Seeking Self-Esteem Through Surgery

Jim Liebelt | Senior Writer, Editor and Researcher for the HomeWord Center for Youth and Family at Azusa Pacific University | Wednesday, January 21, 2009

Seeking Self-Esteem Through Surgery

To the rigors of teenage grooming — waxing, plucking, body training and skin care regimens that were once the province of adults — add cosmetic surgery, which is fast becoming a mainstream option among teenagers. But with this popularity, some experts are concerned that the underlying motivation for many of the young people seeking surgery — namely, self-esteem — is being disregarded in the drive to look “normal.”

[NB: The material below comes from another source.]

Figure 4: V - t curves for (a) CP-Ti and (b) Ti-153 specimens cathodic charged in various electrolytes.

The latest figures from the American Society for Aesthetic Plastic Surgery show that the number of cosmetic surgical procedures performed on youths 18 or younger more than tripled over a 10-year period, to 205,119 in 2007 from 59,890 in 1997. This includes even more controversial procedures: liposuctions rose to 9,295 from 2,504, and breast augmentations increased nearly sixfold, to 7,882 from 1,326.

A recent survey of more than 1,000 girls in the United States ages 8 to 17 sponsored by the Dove Self-Esteem Fund — which has a partnership with the Girl Scouts of the U.S.A. and is linked to Dove’s Campaign for Real Beauty, a program aimed at changing narrow cultural definitions of beauty — showed that 7 in 10 girls surveyed believed that when it came to issues including beauty and body image they did not “measure up.” Only 10 percent found themselves to be “pretty enough.”

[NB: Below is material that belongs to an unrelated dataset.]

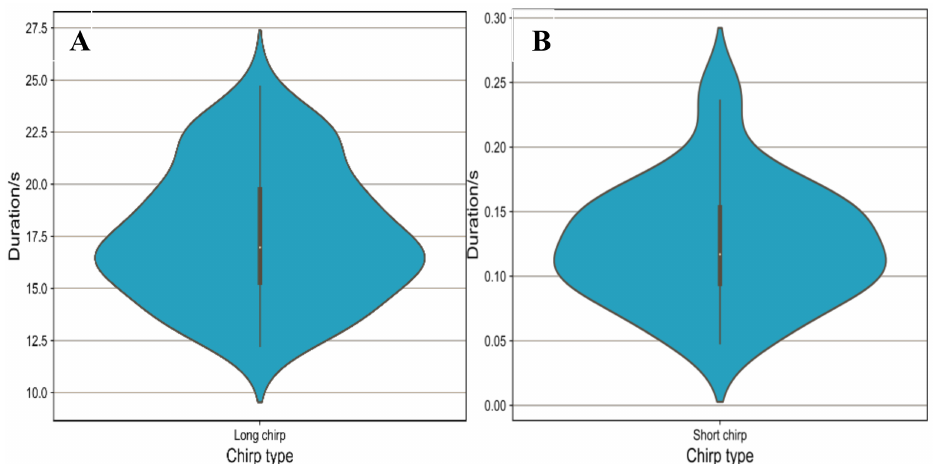
Figure 3. Ranges of long ( A ) and short ( B ) calls of plateau pikas. In the violin plots, the lower and upper edges of the box represent the 25% (q1) and 75% (q3) quartiles, respectively. The white dot inside the box represent the median (md).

“It’s clear there is an epidemic of low self-esteem among girls,” said Ann Kearney-Cooke, director of the Cincinnati Psychotherapy Institute, adviser to Dove’s study and author of the book “Change Your Mind, Change Your Body.”

“I work with a lot of teens on body image,” Dr. Kearney-Cooke said. “I have girls who say they want lipo when really what they need is to learn how to exercise and diet. If a girl thinks no waist, big breasts and chiseled features is the only definition of beautiful, I try and teach them to recognize the narrow view of what’s considered acceptable appearance in our culture, and how to challenge that view.”